Cross-species analysis showed that microglia subpopulations regulated by gut microbiota were associated with AD and MDD.
Next, we further verified whether the transcriptomic changes of these 5 microglial subpopulations were linked with AD and MDD. We performed cross-species analysis of the association between these 5 microglial subpopulations and these two disorders by using animal and human sc/snRNA-seq data from 5 publications[22-24, 52], and snRNA-seq analysis from our non-human primate depression model (unpublished data, not shown). The marker genes of 5 microglia subpopulations were compared with the microglial marker genes or enriched DEGs associated with these diseases. We found that transcriptomic changes of these microglial subpopulations were highly associated with AD and MDD across human, mouse, and macaque (Fig 5a). Furthermore, the noted DAM was highly similar with Hip_M1 (FDR= 3.52E-30, odd ratio=7.379; Supplement data S4) and Hip_M4 (FDR= 3.32E-08, odd ratio=3.896). In addition, we found that only PFC_M2 was significant relative to MDD associated microglia in Macaca (FDR=0.001, odd ratio=2.605).

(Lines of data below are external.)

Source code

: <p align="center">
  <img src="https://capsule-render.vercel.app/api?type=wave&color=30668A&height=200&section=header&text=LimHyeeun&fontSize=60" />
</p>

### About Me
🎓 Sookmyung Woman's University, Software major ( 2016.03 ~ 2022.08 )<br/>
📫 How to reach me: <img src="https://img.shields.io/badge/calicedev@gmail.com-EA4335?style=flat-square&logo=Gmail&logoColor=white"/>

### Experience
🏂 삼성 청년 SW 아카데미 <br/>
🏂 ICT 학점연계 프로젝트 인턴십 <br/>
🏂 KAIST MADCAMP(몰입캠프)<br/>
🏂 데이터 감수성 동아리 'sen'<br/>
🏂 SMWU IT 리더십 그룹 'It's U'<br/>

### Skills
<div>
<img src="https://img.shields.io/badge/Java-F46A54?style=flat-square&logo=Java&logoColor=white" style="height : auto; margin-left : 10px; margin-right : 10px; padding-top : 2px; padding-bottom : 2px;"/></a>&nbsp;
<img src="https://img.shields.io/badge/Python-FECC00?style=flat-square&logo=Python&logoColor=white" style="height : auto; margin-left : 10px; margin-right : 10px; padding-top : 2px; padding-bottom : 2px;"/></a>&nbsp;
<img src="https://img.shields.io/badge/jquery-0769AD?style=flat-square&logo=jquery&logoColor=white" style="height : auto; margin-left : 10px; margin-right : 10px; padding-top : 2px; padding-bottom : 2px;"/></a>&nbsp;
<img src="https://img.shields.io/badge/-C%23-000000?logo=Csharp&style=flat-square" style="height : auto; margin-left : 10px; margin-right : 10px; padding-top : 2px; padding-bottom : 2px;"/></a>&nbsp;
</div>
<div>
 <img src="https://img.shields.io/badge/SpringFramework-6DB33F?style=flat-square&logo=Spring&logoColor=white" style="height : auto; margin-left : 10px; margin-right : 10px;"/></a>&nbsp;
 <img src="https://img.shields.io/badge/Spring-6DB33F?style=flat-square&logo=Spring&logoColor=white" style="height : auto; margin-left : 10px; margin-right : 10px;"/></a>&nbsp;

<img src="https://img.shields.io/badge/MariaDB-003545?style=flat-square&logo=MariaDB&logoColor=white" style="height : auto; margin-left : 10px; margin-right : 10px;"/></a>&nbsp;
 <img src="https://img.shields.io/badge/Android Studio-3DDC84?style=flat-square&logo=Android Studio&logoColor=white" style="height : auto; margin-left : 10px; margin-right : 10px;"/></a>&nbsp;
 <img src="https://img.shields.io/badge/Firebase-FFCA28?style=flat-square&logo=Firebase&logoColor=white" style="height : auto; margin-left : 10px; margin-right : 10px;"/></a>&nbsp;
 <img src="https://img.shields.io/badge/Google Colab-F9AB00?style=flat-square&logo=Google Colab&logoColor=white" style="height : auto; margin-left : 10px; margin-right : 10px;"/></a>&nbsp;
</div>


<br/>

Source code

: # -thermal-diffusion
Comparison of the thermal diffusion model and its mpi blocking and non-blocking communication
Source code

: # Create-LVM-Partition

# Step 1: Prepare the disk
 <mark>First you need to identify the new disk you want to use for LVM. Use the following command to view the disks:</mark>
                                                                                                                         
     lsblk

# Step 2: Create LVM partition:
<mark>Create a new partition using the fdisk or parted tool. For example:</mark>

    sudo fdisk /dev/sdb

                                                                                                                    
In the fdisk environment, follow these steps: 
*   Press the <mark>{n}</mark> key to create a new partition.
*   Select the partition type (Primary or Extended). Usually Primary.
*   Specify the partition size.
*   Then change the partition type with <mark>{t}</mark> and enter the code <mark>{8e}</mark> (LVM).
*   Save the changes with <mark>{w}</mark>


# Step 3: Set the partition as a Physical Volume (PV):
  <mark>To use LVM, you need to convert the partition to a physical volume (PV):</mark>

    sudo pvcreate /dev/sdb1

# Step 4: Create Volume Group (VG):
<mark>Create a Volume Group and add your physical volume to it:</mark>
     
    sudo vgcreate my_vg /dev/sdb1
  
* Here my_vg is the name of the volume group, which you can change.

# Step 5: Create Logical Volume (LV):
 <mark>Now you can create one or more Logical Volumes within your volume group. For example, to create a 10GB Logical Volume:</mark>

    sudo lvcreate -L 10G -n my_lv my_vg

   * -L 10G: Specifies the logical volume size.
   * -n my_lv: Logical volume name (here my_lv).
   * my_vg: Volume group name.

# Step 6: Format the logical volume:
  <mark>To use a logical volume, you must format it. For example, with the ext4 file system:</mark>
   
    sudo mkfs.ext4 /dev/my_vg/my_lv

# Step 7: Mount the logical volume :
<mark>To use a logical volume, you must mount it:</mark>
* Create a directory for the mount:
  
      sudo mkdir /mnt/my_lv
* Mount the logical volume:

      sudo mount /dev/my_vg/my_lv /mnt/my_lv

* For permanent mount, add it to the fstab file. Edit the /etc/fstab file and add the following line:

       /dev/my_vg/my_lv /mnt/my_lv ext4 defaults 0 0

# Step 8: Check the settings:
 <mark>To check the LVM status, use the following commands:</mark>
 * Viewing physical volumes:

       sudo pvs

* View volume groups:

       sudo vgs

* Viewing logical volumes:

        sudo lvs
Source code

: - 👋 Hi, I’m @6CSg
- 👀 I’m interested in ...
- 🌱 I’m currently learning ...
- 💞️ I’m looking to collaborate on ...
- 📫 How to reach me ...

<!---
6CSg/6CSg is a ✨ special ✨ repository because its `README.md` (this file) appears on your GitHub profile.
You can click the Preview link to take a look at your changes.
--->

This cross-species analysis provided evidence that microglia subpopulations’ transcriptomic changes modulated by gut microbiota were highly linked with AD and MDD.
Behavioral tests support the association between gut microbiota, AD, and MDD
We used an animal behavioral test panel related to AD and MDD including OFT, Y maze and FST to confirm the above findings. There was no difference in locomotion activity between the three groups (p=0.109; Fig 5b). However, the percent immobility time was significantly decreased in the FST of GF compared to SPF mice (p=6.9879E-11), suggesting impacts on behavior despair. Microbial colonization increased the percent immobility time in CGF mice, although it was not completely restored to the same level as SPF mice (Fig 5c). In the Y maze test, the spontaneous alternation rate was significantly decreased in GF relative to SPF (p=0.023), and this change could be completely reversed by microbial colonization (CGF) (p=0.013; Fig 5d). This behavioral test suggested a close association between the gut microbiome and short-term memory changes. Together, our behavioral studies support the single-cell observations that transcriptomic changes of microglial subpopulations were highly linked with AD and MDD.